*** Opening of TEXT SECTION ***

From: Balbir Singh <balbir@linux.vnet.ibm.com>
To: Paul Menage <menage@google.com>
Cc: linux-mm@kvack.org, Sudhir Kumar <skumar@linux.vnet.ibm.com>,
YAMAMOTO Takashi <yamamoto@valinux.co.jp>,
lizf@cn.fujitsu.com, linux-kernel@vger.kernel.org,
David Rientjes <rientjes@google.com>,
Pavel Emelianov <xemul@openvz.org>,
Andrew Morton <akpm@linux-foundation.org>,
KAMEZAWA Hiroyuki <kamezawa.hiroyu@jp.fujitsu.com>
Subject: Re: [-mm][PATCH 3/4] Add rlimit controller accounting and control
Date: Thu, 08 May 2008 20:24:48 +0530 [thread overview]
Message-ID: <48231438.9030803@linux.vnet.ibm.com> (raw)
In-Reply-To: <6599ad830805062017n67d67f19w1469050d45e46ad6@mail.gmail.com>
Paul Menage wrote:
> On Sat, May 3, 2008 at 2:38 PM, Balbir Singh <balbir@linux.vnet.ibm.com> wrote:
>> +
>> +int rlimit_cgroup_charge_as(struct mm_struct *mm, unsigned long nr_pages)
>> +{
>> + int ret;
>> + struct rlimit_cgroup *rcg;
>> +
>> + rcu_read_lock();
>> + rcg = rlimit_cgroup_from_task(rcu_dereference(mm->owner));
>> + css_get(&rcg->css);
>> + rcu_read_unlock();
>> +
>> + ret = res_counter_charge(&rcg->as_res, (nr_pages << PAGE_SHIFT));
>> + css_put(&rcg->css);
>> + return ret;
>> +}
>
> You need to synchronize against mm->owner changing, or
> mm->owner->cgroups changing. How about:
>
> int rlimit_cgroup_charge_as(struct mm_struct *mm, unsigned long nr_pages)
> {
> int ret;
> struct rlimit_cgroup *rcg;
> struct task_struct *owner;
>
> rcu_read_lock();
> again:
>
> /* Find and lock the owner of the mm */
> owner = rcu_dereference(mm->owner);
> task_lock(owner);
> if (mm->owner != owner) {
> task_unlock(owner);
> goto again;
> }
>
> /* Charge the owner's cgroup with the new memory */
> rcg = rlimit_cgroup_from_task(owner);
> ret = res_counter_charge(&rcg->as_res, (nr_pages << PAGE_SHIFT));
> task_unlock(owner);
> rcu_read_unlock();
> return ret;
> }
>
My mind goes blank at times, so forgive me asking, what happens if we don't use
task_lock(). mm->owner cannot be freed, even if it changes, we get the callback
in mm_owner_changed(). The locations from where we call _charge and _uncharge,
we know that the mm is not going to change either.

*** Close of TEXT SECTION ***

• _STUDY QUESTIONS_
1: In the rlimit controller email, why does Balbir Singh question the need for task_lock() in the charging function? Answer in one to three sentences.
2: Carry the rlimit controller email forward, starting after its final sentence.
The lines that come next are drawn from a separate source.

*** Opening of DATA RECORDS ***

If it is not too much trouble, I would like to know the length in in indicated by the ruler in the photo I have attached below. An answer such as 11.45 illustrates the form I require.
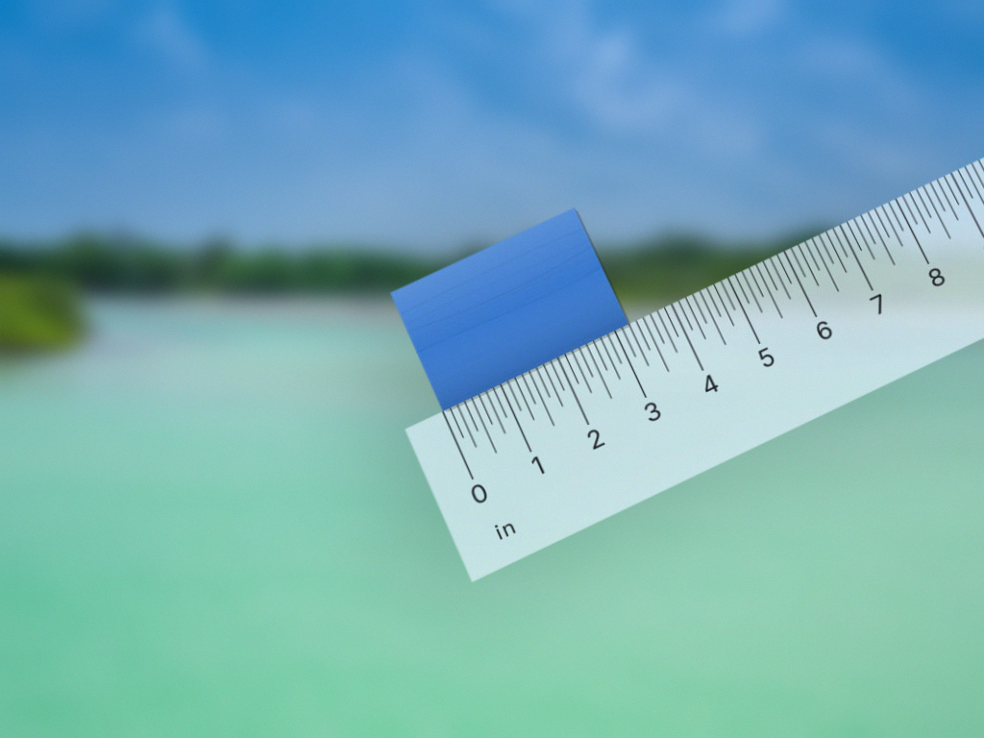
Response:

*** Close of DATA RECORDS ***
*** Opening of DATA RECORDS ***

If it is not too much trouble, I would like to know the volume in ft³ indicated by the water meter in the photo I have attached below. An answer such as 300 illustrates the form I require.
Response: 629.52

*** Close of DATA RECORDS ***
*** Opening of DATA RECORDS ***

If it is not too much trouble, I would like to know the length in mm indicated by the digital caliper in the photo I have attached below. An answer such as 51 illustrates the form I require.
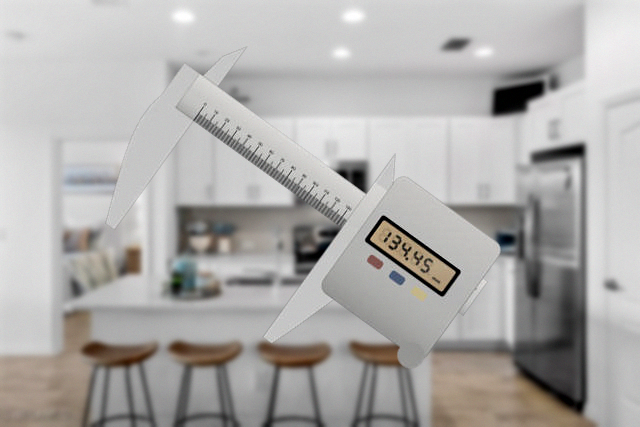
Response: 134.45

*** Close of DATA RECORDS ***

• _RESPONSES PER TASK_
1: He reasons that mm->owner cannot be freed even if it changes, because any change produces a callback in mm_owner_changed(). He adds that at the places where _charge and _uncharge are called, the mm is known not to change either.

2:
>> +
>> +void rlimit_cgroup_uncharge_as(struct mm_struct *mm, unsigned long nr_pages)
>> +{
>> + struct rlimit_cgroup *rcg;
>> +
>> + rcu_read_lock();
>> + rcg = rlimit_cgroup_from_task(rcu_dereference(mm->owner));
>> + css_get(&rcg->css);
>> + rcu_read_unlock();
>> +
>> + res_counter_uncharge(&rcg->as_res, (nr_pages << PAGE_SHIFT));
>> + css_put(&rcg->css);
>> +}
>
> Can't this be implemented as just a call to charge() with a negative
> value? (Possibly fixing res_counter_charge() to handle negative values
> if necessary) Seems simpler.
>
I did that earlier, but then Pavel suggested splitting it up as charge/uncharge.
I found that his suggestion helped make the code more readable.
>> +/*
>> + * TODO: get the attach callbacks to fail and disallow task movement.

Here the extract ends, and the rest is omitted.